DESCRIPTION OF THE TASK: Print word for word whatever lies between the first line of the material and the line holding "2. smartphone playing", both included, and omit all pictures.

=======

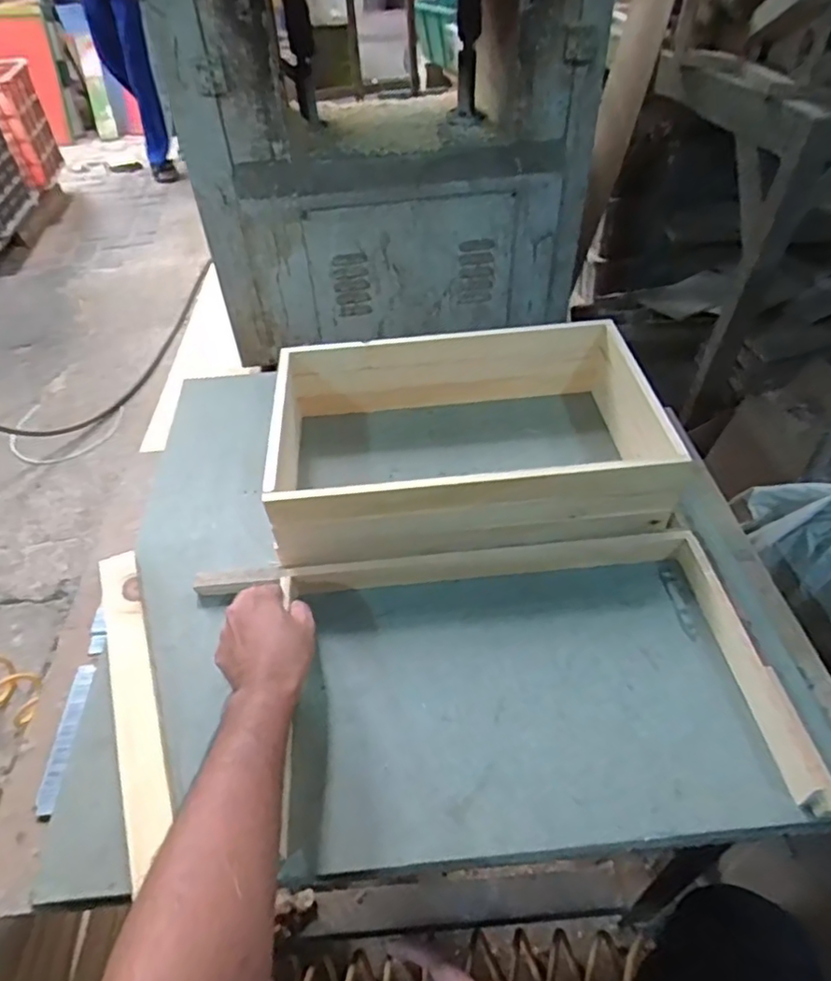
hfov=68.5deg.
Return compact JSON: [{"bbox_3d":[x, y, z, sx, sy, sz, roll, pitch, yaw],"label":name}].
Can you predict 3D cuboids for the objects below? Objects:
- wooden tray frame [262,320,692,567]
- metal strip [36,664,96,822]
[{"bbox_3d":[0.047,-0.058,0.654,0.390,0.095,0.267,-9,46,-5],"label":"wooden tray frame"},{"bbox_3d":[-0.289,0.202,0.508,0.016,0.007,0.124,-6,46,-2],"label":"metal strip"}]

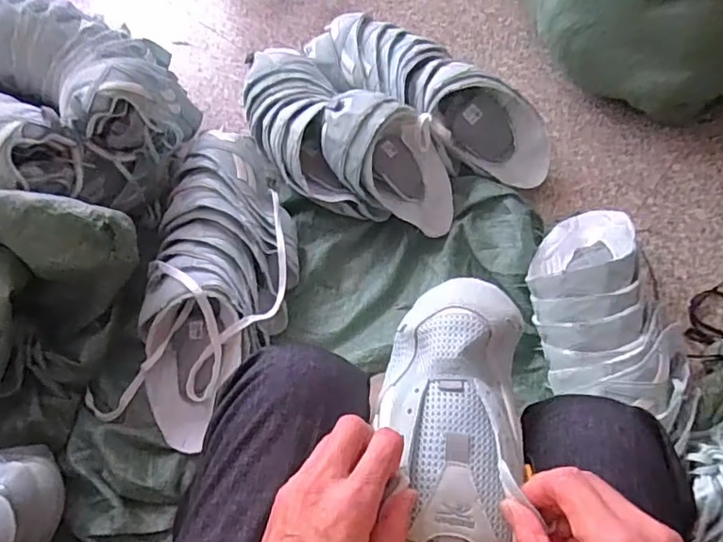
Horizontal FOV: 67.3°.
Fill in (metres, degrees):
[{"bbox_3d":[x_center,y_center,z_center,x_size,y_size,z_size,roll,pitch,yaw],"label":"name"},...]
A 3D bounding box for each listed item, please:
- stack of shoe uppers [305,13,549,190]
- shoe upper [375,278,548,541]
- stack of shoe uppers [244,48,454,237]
[{"bbox_3d":[0.120,-0.318,0.999,0.495,0.138,0.147,33,68,15],"label":"stack of shoe uppers"},{"bbox_3d":[0.064,0.119,0.390,0.098,0.062,0.249,5,64,2],"label":"shoe upper"},{"bbox_3d":[-0.042,-0.233,0.943,0.457,0.156,0.225,30,67,13],"label":"stack of shoe uppers"}]

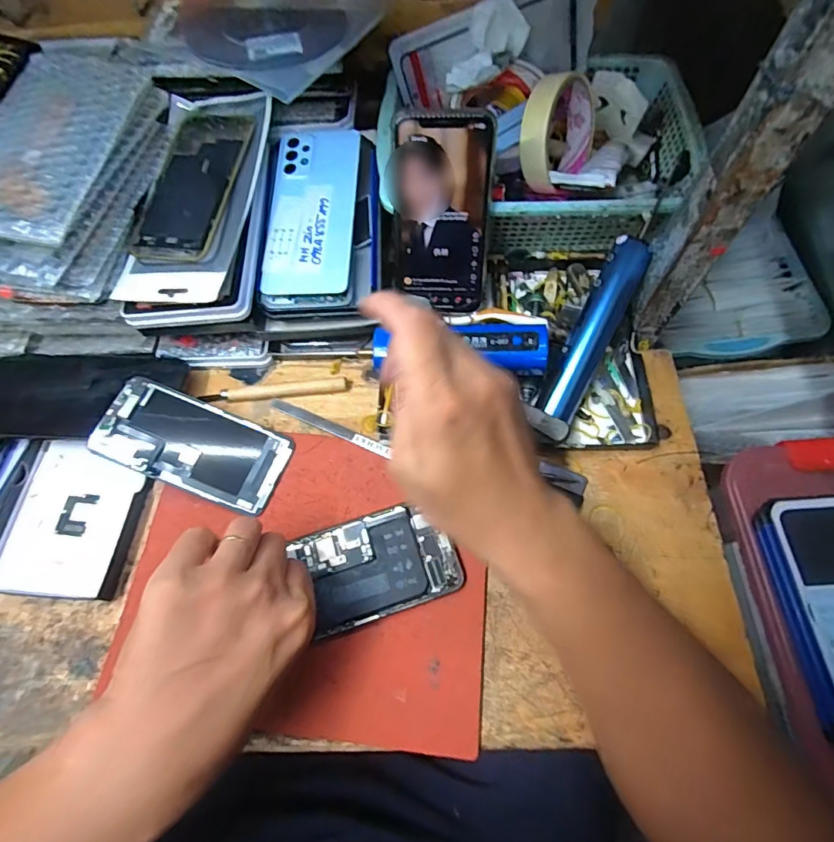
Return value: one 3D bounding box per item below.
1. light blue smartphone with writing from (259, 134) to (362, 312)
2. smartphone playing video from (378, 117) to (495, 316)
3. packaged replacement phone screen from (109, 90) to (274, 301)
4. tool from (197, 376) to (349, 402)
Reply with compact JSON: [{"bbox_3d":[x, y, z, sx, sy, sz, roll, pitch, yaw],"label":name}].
[{"bbox_3d":[-0.087,-0.169,0.390,0.074,0.007,0.162,2,78,4],"label":"light blue smartphone with writing"},{"bbox_3d":[0.014,-0.163,0.381,0.086,0.145,0.013,4,34,3],"label":"smartphone playing video"},{"bbox_3d":[-0.175,-0.183,0.378,0.085,0.021,0.194,6,75,7],"label":"packaged replacement phone screen"},{"bbox_3d":[-0.122,-0.027,0.402,0.124,0.008,0.015,-5,68,-1],"label":"tool"}]

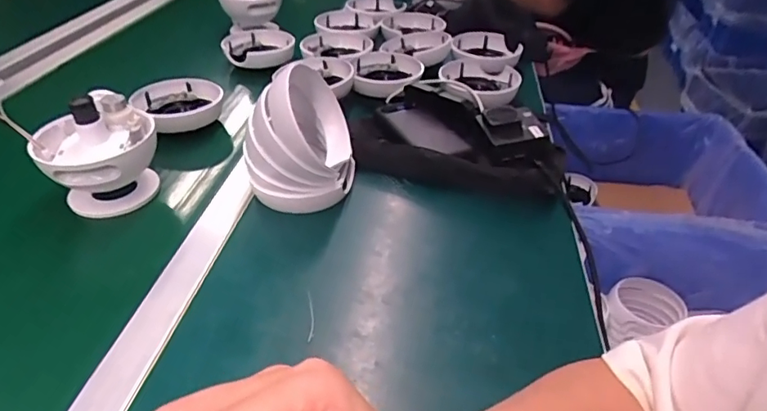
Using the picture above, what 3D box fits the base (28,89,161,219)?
[{"bbox_3d":[-0.299,-0.050,0.548,0.108,0.117,0.098,-20,42,-27],"label":"base"}]

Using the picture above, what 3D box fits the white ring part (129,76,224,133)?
[{"bbox_3d":[-0.271,-0.136,0.693,0.104,0.034,0.112,1,37,-1],"label":"white ring part"}]

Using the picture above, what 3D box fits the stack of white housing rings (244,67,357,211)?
[{"bbox_3d":[-0.082,-0.077,0.537,0.088,0.125,0.108,12,38,13],"label":"stack of white housing rings"}]

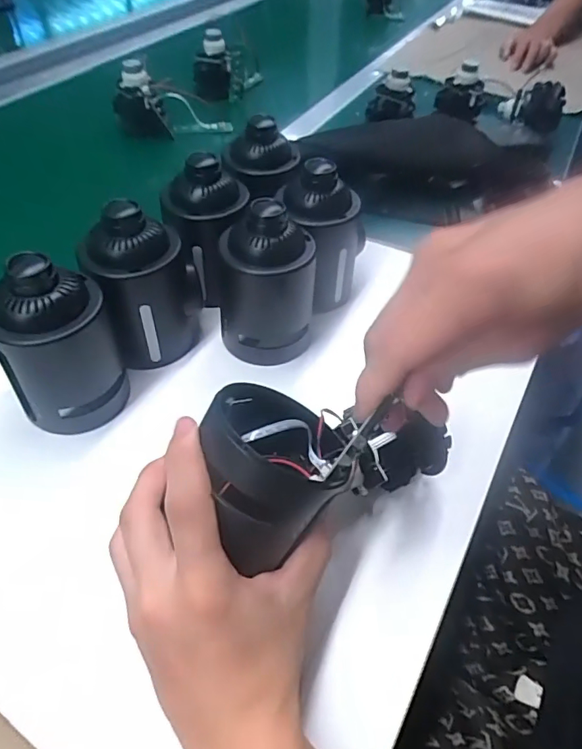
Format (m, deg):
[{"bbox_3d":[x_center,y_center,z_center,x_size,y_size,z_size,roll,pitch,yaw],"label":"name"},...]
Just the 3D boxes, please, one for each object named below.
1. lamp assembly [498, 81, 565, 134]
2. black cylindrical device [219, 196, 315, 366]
[{"bbox_3d":[0.331,-0.370,0.684,0.083,0.053,0.054,20,51,14],"label":"lamp assembly"},{"bbox_3d":[-0.023,-0.072,0.394,0.082,0.115,0.072,2,49,0],"label":"black cylindrical device"}]

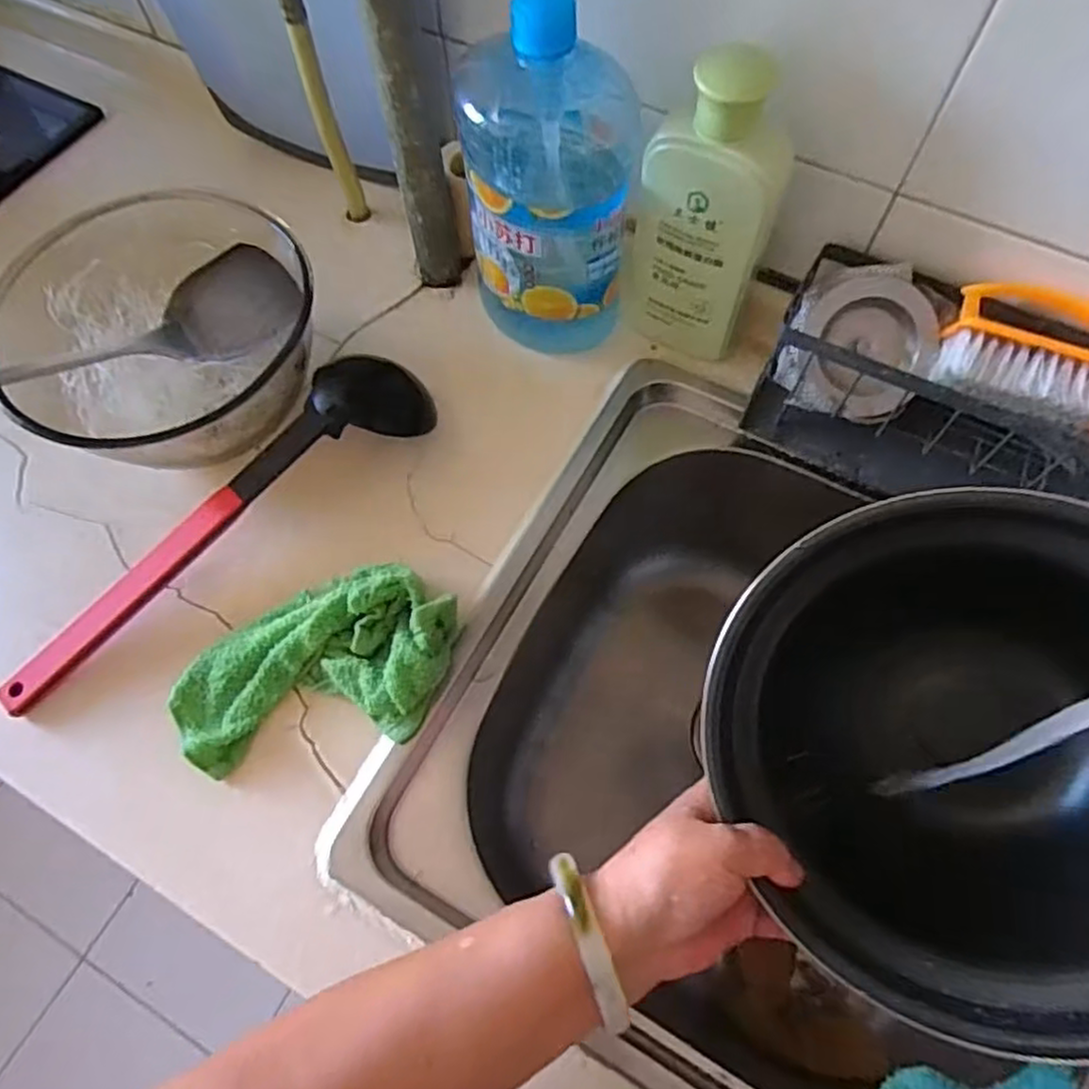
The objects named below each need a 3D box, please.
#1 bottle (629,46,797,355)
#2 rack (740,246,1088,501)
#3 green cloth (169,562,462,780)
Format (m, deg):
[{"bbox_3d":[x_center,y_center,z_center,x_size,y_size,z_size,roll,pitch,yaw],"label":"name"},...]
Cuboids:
[{"bbox_3d":[0.107,-0.215,0.462,0.085,0.199,0.046,24,68,10],"label":"bottle"},{"bbox_3d":[0.270,-0.093,0.465,0.241,0.125,0.108,21,67,22],"label":"rack"},{"bbox_3d":[-0.143,0.070,0.433,0.179,0.047,0.108,-11,66,-5],"label":"green cloth"}]

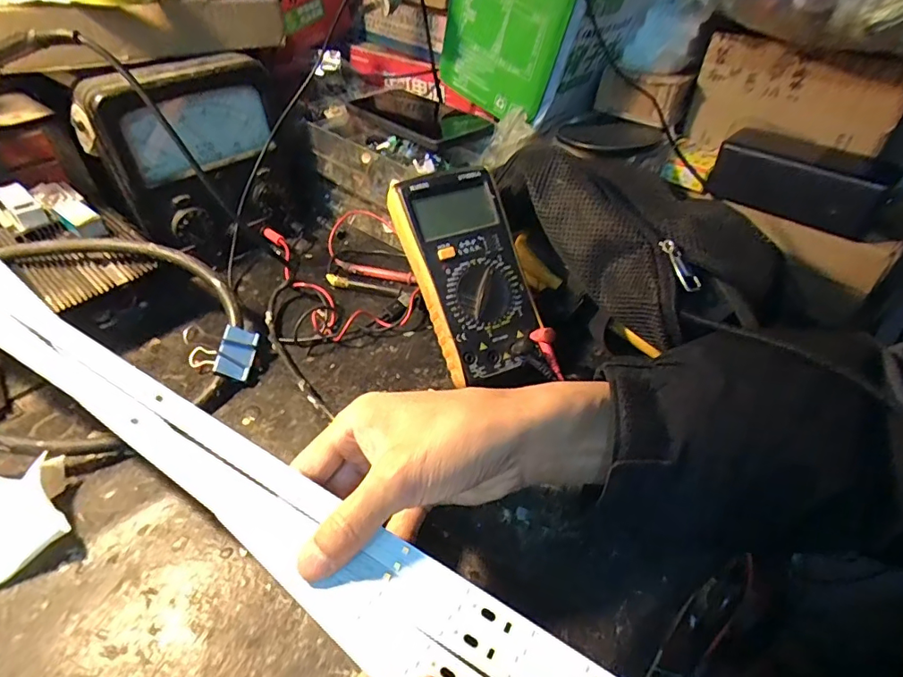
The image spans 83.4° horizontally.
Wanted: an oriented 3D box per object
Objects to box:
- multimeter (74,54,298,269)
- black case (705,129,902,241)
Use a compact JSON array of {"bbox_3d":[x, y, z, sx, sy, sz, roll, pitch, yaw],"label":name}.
[{"bbox_3d":[-0.245,-0.166,0.499,0.082,0.178,0.156,32,51,31],"label":"multimeter"},{"bbox_3d":[0.296,-0.135,0.430,0.128,0.051,0.051,32,51,31],"label":"black case"}]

=======

PROBLEM SOLUTION:
hfov=68.5deg.
Return compact JSON: [{"bbox_3d":[x, y, z, sx, sy, sz, roll, pitch, yaw],"label":name}].
Can you predict 3D cuboids for the objects below? Objects:
- wooden tray frame [262,320,692,567]
- metal strip [36,664,96,822]
[{"bbox_3d":[0.047,-0.058,0.654,0.390,0.095,0.267,-9,46,-5],"label":"wooden tray frame"},{"bbox_3d":[-0.289,0.202,0.508,0.016,0.007,0.124,-6,46,-2],"label":"metal strip"}]

Horizontal FOV: 67.3°.
Fill in (metres, degrees):
[{"bbox_3d":[x_center,y_center,z_center,x_size,y_size,z_size,roll,pitch,yaw],"label":"name"},...]
A 3D bounding box for each listed item, please:
- stack of shoe uppers [305,13,549,190]
- shoe upper [375,278,548,541]
- stack of shoe uppers [244,48,454,237]
[{"bbox_3d":[0.120,-0.318,0.999,0.495,0.138,0.147,33,68,15],"label":"stack of shoe uppers"},{"bbox_3d":[0.064,0.119,0.390,0.098,0.062,0.249,5,64,2],"label":"shoe upper"},{"bbox_3d":[-0.042,-0.233,0.943,0.457,0.156,0.225,30,67,13],"label":"stack of shoe uppers"}]

Return value: one 3D bounding box per item below.
1. light blue smartphone with writing from (259, 134) to (362, 312)
2. smartphone playing video from (378, 117) to (495, 316)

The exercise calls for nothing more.